Japan's government is planning to launch an 18.6 trillion yen ($181 billion) economic package this week, in its latest attempt to drive economic recovery, ahead of a planned sales-tax hike in April.

The measure is the latest in Prime Minister Shinzo Abe's stimulus offensive to generate growth and pull the nation’s economy from a two-decade long deflation. His measures, combined with an unprecedented adoption of loose monetary policy by the Bank of Japan, have led to a steep depreciation of the local currency, spurred exports, and helped the world’s third-largest economy grow in recent quarters.

The primary measures, due to be announced on Thursday, include 5.5 trillion yen in fiscal spending and will offset the impact the national sales-tax hike is expected to have on consumer spending, Reuters reported, citing sources. 

The headline value of the new measure makes it the second-largest stimulus measure announced by Abe after a 20-trillion-yen package announced earlier this year.

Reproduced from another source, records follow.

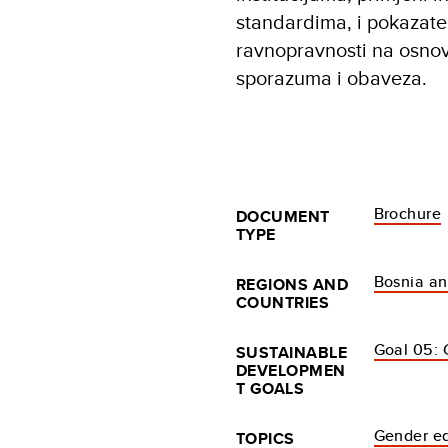
standardima, i pokazate
ravnopravnosti na osno
sporazuma i obaveza.
Brochure
DOCUMENT
TYPE
Bosnia a
REGIONS AND
COUNTRIES
Goal 05: 
SUSTAINABLE
DEVELOPMEN
T GOALS
Gender eq
TOPICS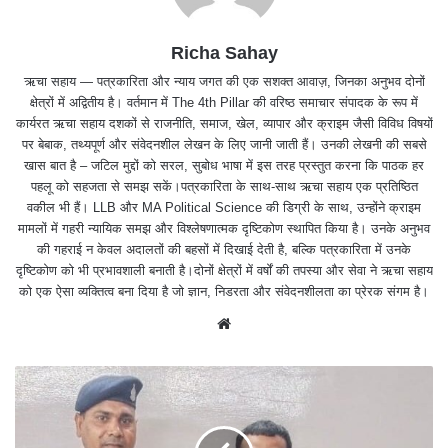
Richa Sahay
ऋचा सहाय — पत्रकारिता और न्याय जगत की एक सशक्त आवाज़, जिनका अनुभव दोनों
क्षेत्रों में अद्वितीय है। वर्तमान में The 4th Pillar की वरिष्ठ समाचार संपादक के रूप में
कार्यरत ऋचा सहाय दशकों से राजनीति, समाज, खेल, व्यापार और क्राइम जैसी विविध विषयों
पर बेबाक, तथ्यपूर्ण और संवेदनशील लेखन के लिए जानी जाती हैं। उनकी लेखनी की सबसे
खास बात है – जटिल मुद्दों को सरल, सुबोध भाषा में इस तरह प्रस्तुत करना कि पाठक हर
पहलू को सहजता से समझ सकें।पत्रकारिता के साथ-साथ ऋचा सहाय एक प्रतिष्ठित
वकील भी हैं। LLB और MA Political Science की डिग्री के साथ, उन्होंने क्राइम
मामलों में गहरी न्यायिक समझ और विश्लेषणात्मक दृष्टिकोण स्थापित किया है। उनके अनुभव
की गहराई न केवल अदालतों की बहसों में दिखाई देती है, बल्कि पत्रकारिता में उनके
दृष्टिकोण को भी प्रभावशाली बनाती है।दोनों क्षेत्रों में वर्षों की तपस्या और सेवा ने ऋचा सहाय
को एक ऐसा व्यक्तित्व बना दिया है जो ज्ञान, निडरता और संवेदनशीलता का प्रेरक संगम है।
We
bsit
e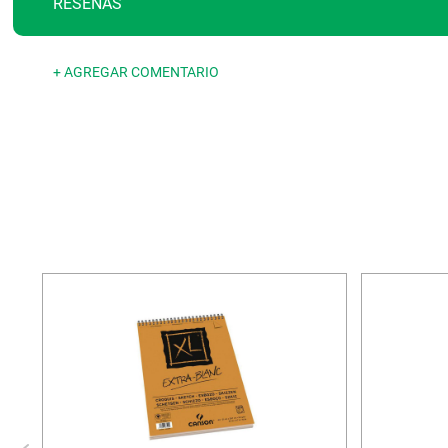
RESEÑAS
+ AGREGAR COMENTARIO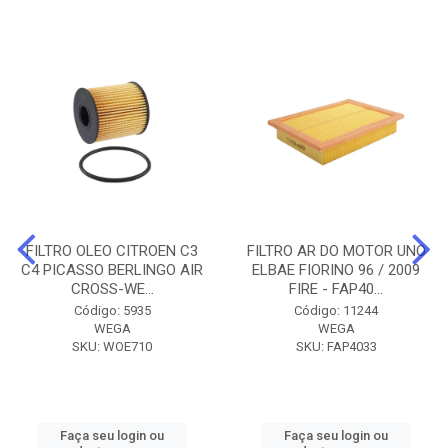
FILTRO OLEO CITROEN C3
FILTRO AR DO MOTOR UNO
C4 PICASSO BERLINGO AIR
ELBAE FIORINO 96 / 2009
CROSS-WE...
FIRE - FAP40...
Código: 5935
Código: 11244
WEGA
WEGA
SKU: WOE710
SKU: FAP4033
Faça seu login ou
Faça seu login ou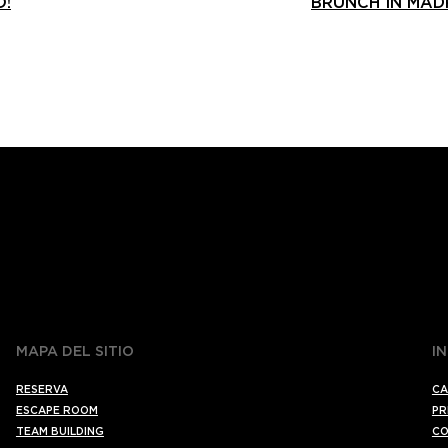
O!
BRUNCH IN MAD
MAPA DEL SITIO
I
RESERVA
CA
ESCAPE ROOM
PR
TEAM BUILDING
CO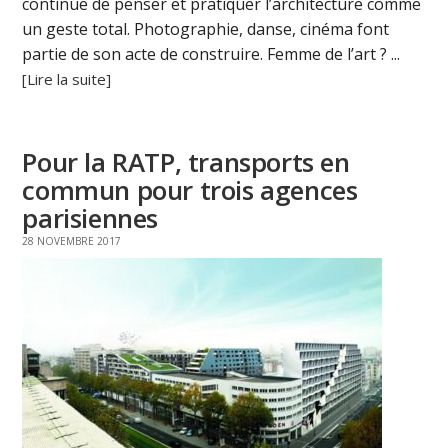
continue de penser et pratiquer l’architecture comme
un geste total. Photographie, danse, cinéma font
partie de son acte de construire. Femme de l’art ? ...
[Lire la suite]
Pour la RATP, transports en
commun pour trois agences
parisiennes
28 NOVEMBRE 2017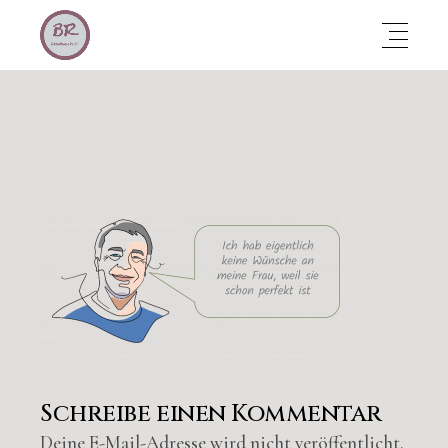
Schreibe einen Kommentar
Deine E-Mail-Adresse wird nicht veröffentlicht.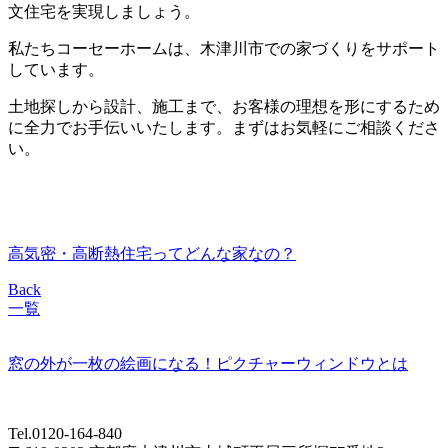
文住宅を実現しましょう。
私たちコーセーホームは、木津川市での家づくりをサポート
しています。
土地探しから設計、施工まで、お客様の理想を形にするため
に全力でお手伝いいたします。まずはお気軽にご相談くださ
い。
高気密・高断熱住宅ってどんな家なの？
Back
一覧
窓の外が一枚の絵画になる！ピクチャーウィンドウとは
Tel.0120-164-840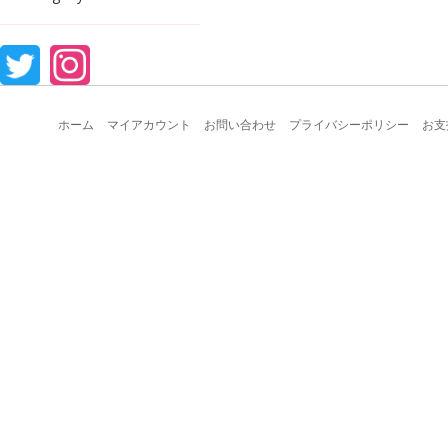
ホーム
マイアカウント
お問い合わせ
プライバシーポリシー
お支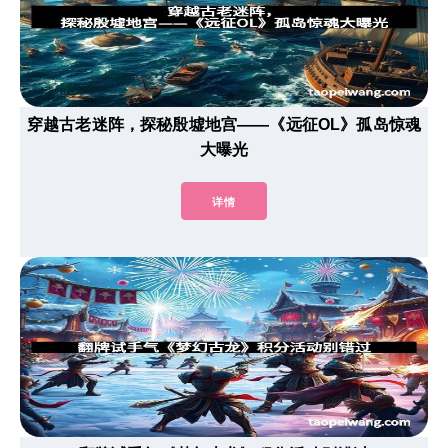
穿越古老迷阵，探秘殷墟地宫——《远征OL》孤岛惊魂
大曝光
详情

However, this typically includes amounts that the government has already spent, and economists point out that fresh spending could be much lower than the headline figure.

“It doesn’t affect my view on the economy,” Yasunari Ueno, chief market economist at Mizuho Securities, told Bloomberg News. “The size of the actual spending remains at 5.5 trillion yen.”

The new measures include 10 trillion yen in loans to small- and medium-sized companies from government-backed lenders, and spending by local governments and corporations, the Nikkei newspaper reported.

The new stimulus intends to boost growth by spending on measures to enhance competitiveness, on reconstruction projects related to the March 2011 earthquake and tsunami, and on building infrastructure for the 2020 Tokyo Olympics.  

The planned package does not require the government to sell any fresh bonds, as the measures will be funded by tax revenue surpluses and unspent funds from other accounts, Reuters reported.